WHAT THE TASK REQUIRES: Check each line of the data, and copy those where "first" appears.

Page-level text extractions:

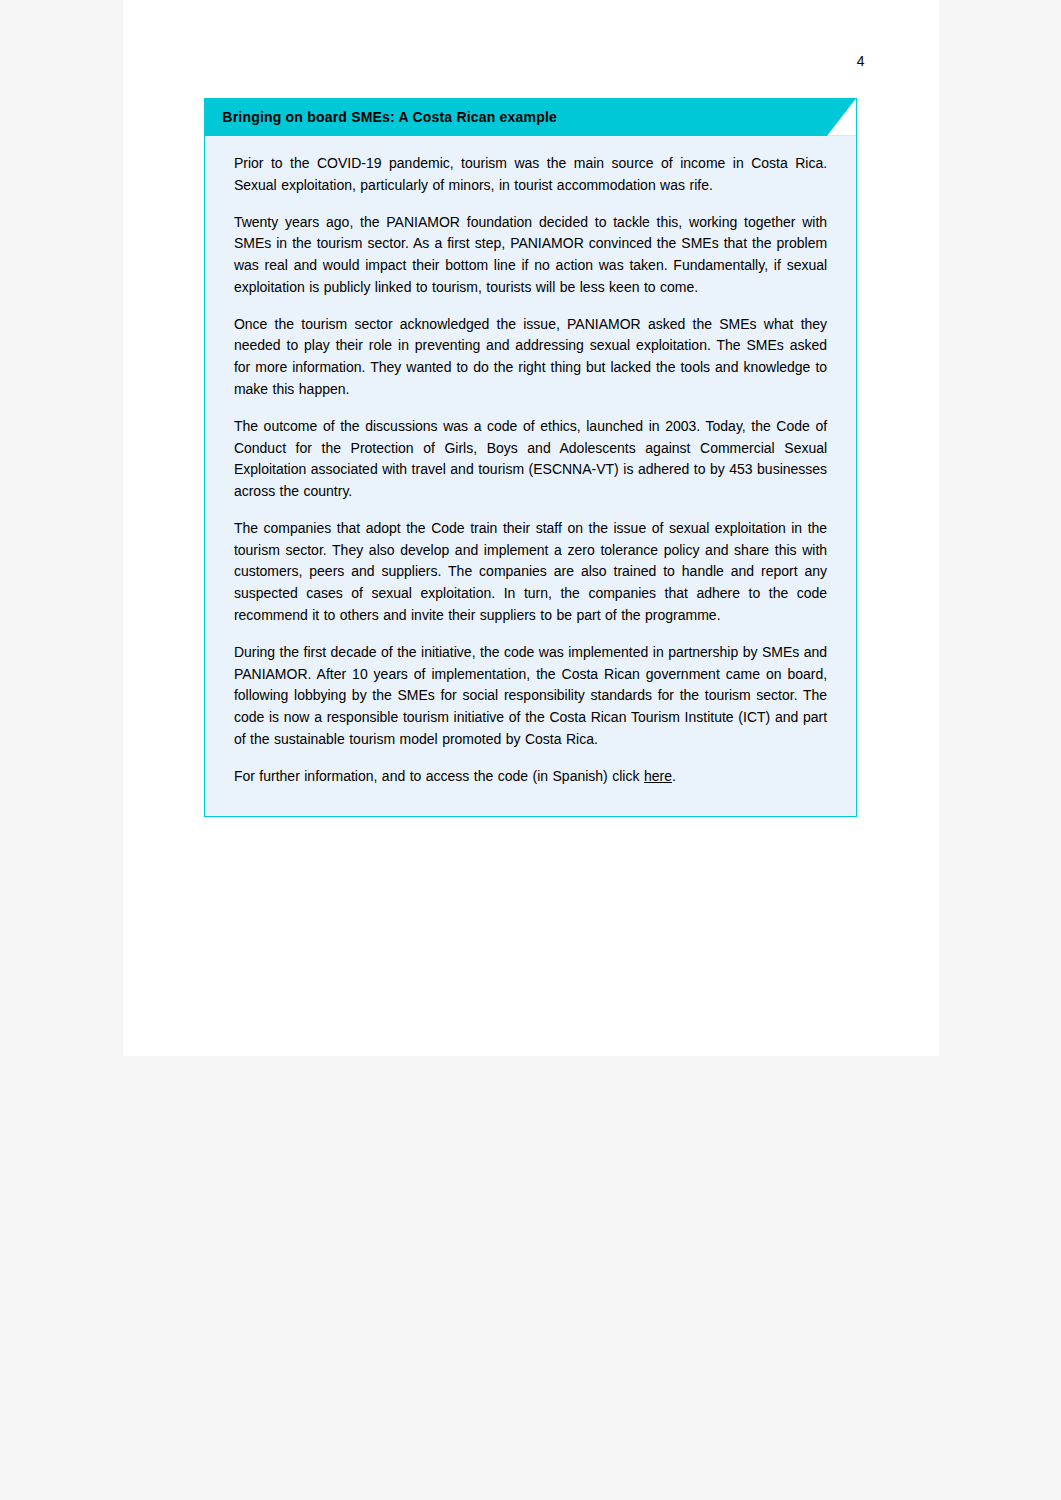4
Bringing on board SMEs: A Costa Rican example
Prior to the COVID-19 pandemic, tourism was the main source of income in Costa Rica. Sexual exploitation, particularly of minors, in tourist accommodation was rife.
Twenty years ago, the PANIAMOR foundation decided to tackle this, working together with SMEs in the tourism sector. As a first step, PANIAMOR convinced the SMEs that the problem was real and would impact their bottom line if no action was taken. Fundamentally, if sexual exploitation is publicly linked to tourism, tourists will be less keen to come.
Once the tourism sector acknowledged the issue, PANIAMOR asked the SMEs what they needed to play their role in preventing and addressing sexual exploitation. The SMEs asked for more information. They wanted to do the right thing but lacked the tools and knowledge to make this happen.
The outcome of the discussions was a code of ethics, launched in 2003. Today, the Code of Conduct for the Protection of Girls, Boys and Adolescents against Commercial Sexual Exploitation associated with travel and tourism (ESCNNA-VT) is adhered to by 453 businesses across the country.
The companies that adopt the Code train their staff on the issue of sexual exploitation in the tourism sector. They also develop and implement a zero tolerance policy and share this with customers, peers and suppliers. The companies are also trained to handle and report any suspected cases of sexual exploitation. In turn, the companies that adhere to the code recommend it to others and invite their suppliers to be part of the programme.
During the first decade of the initiative, the code was implemented in partnership by SMEs and PANIAMOR. After 10 years of implementation, the Costa Rican government came on board, following lobbying by the SMEs for social responsibility standards for the tourism sector. The code is now a responsible tourism initiative of the Costa Rican Tourism Institute (ICT) and part of the sustainable tourism model promoted by Costa Rica.
For further information, and to access the code (in Spanish) click here.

ANSWER SPACE:
Twenty years ago, the PANIAMOR foundation decided to tackle this, working together with SMEs in the tourism sector. As a first step, PANIAMOR convinced the SMEs that the problem was real and would impact their bottom line if no action was taken. Fundamentally, if sexual exploitation is publicly linked to tourism, tourists will be less keen to come.
During the first decade of the initiative, the code was implemented in partnership by SMEs and PANIAMOR. After 10 years of implementation, the Costa Rican government came on board, following lobbying by the SMEs for social responsibility standards for the tourism sector. The code is now a responsible tourism initiative of the Costa Rican Tourism Institute (ICT) and part of the sustainable tourism model promoted by Costa Rica.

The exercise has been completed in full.